How do we justify the choice of point summary? Here is a few list:
- The mean of posterior density minimizes the $L^2$ risk.
- The mode of the posterior density minimizes the KL divergence to it. Well, this needs more explanation. Assuming $p(\theta)$ is some continuous density on real line with respect to the Lebesgue measure $\mu(\theta)$—but a point mass $\delta(\theta_0)$ is defined with repect to counting measure $\mu_c(\theta)$—but to define KL divergence does requires the same measurable space. To overvome this ambiguity we can either (a) equip the real line with the summed measure $\mu_c(\theta)+ \mu(\theta)$ and the KL divergence reads $C - \log p(\theta_0)$ which is minimized at the mode, or (b) view $\delta(\theta_0) \approx \mathrm{normal}(\theta_0, \tau)$ for a very small but fixed $\tau$, then KL divergence is also approximately $C(\tau) + \log p(\theta_0)$, which again minimized at the mode. Put it in another way, the MAP is always the spiky variational inference approximation to the exact posterior density.

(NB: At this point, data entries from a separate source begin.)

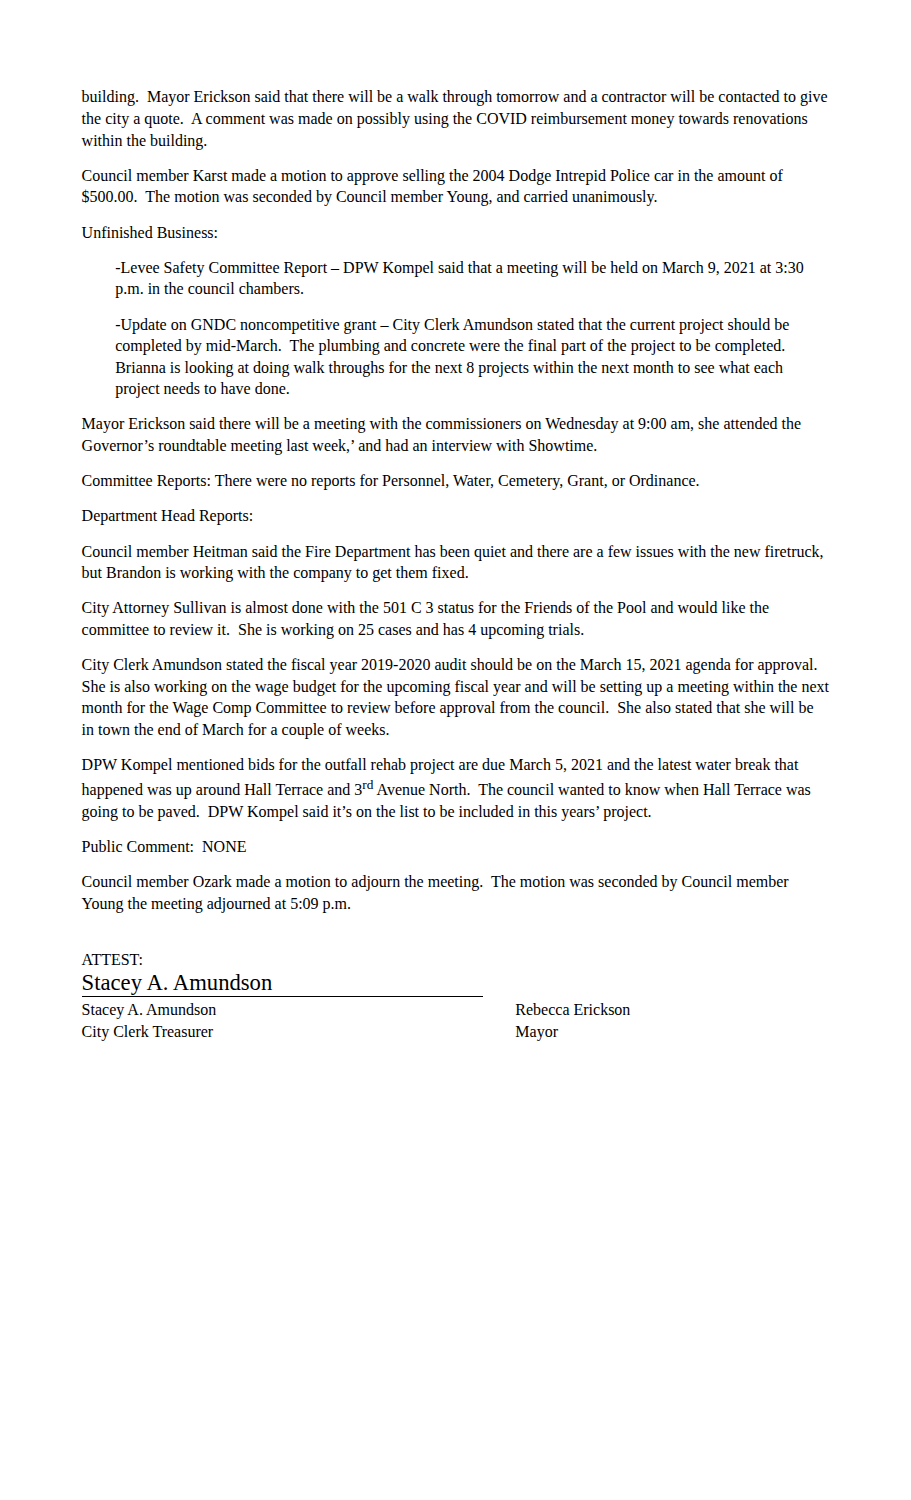building. Mayor Erickson said that there will be a walk through tomorrow and a contractor will be contacted to give the city a quote. A comment was made on possibly using the COVID reimbursement money towards renovations within the building.
Council member Karst made a motion to approve selling the 2004 Dodge Intrepid Police car in the amount of $500.00. The motion was seconded by Council member Young, and carried unanimously.
Unfinished Business:
-Levee Safety Committee Report – DPW Kompel said that a meeting will be held on March 9, 2021 at 3:30 p.m. in the council chambers.
-Update on GNDC noncompetitive grant – City Clerk Amundson stated that the current project should be completed by mid-March. The plumbing and concrete were the final part of the project to be completed. Brianna is looking at doing walk throughs for the next 8 projects within the next month to see what each project needs to have done.
Mayor Erickson said there will be a meeting with the commissioners on Wednesday at 9:00 am, she attended the Governor’s roundtable meeting last week,’ and had an interview with Showtime.
Committee Reports: There were no reports for Personnel, Water, Cemetery, Grant, or Ordinance.
Department Head Reports:
Council member Heitman said the Fire Department has been quiet and there are a few issues with the new firetruck, but Brandon is working with the company to get them fixed.
City Attorney Sullivan is almost done with the 501 C 3 status for the Friends of the Pool and would like the committee to review it. She is working on 25 cases and has 4 upcoming trials.
City Clerk Amundson stated the fiscal year 2019-2020 audit should be on the March 15, 2021 agenda for approval. She is also working on the wage budget for the upcoming fiscal year and will be setting up a meeting within the next month for the Wage Comp Committee to review before approval from the council. She also stated that she will be in town the end of March for a couple of weeks.
DPW Kompel mentioned bids for the outfall rehab project are due March 5, 2021 and the latest water break that happened was up around Hall Terrace and 3rd Avenue North. The council wanted to know when Hall Terrace was going to be paved. DPW Kompel said it’s on the list to be included in this years’ project.
Public Comment: NONE
Council member Ozark made a motion to adjourn the meeting. The motion was seconded by Council member Young the meeting adjourned at 5:09 p.m.
ATTEST:
Stacey A. Amundson
| Stacey A. Amundson | Rebecca Erickson |
| City Clerk Treasurer | Mayor |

- The Wasserstein metric is different. It is legit to consider the Wasserstein metric between point mass and continuous densities. The posterior median minimizes the Wasserstein metric for order 1 and he posterior mean minimizes the Wasserstein metric for order 2. Likewise we can argue the posterior median/mean is the variational inference approximation to the exact posterior density under Wasserstein metric.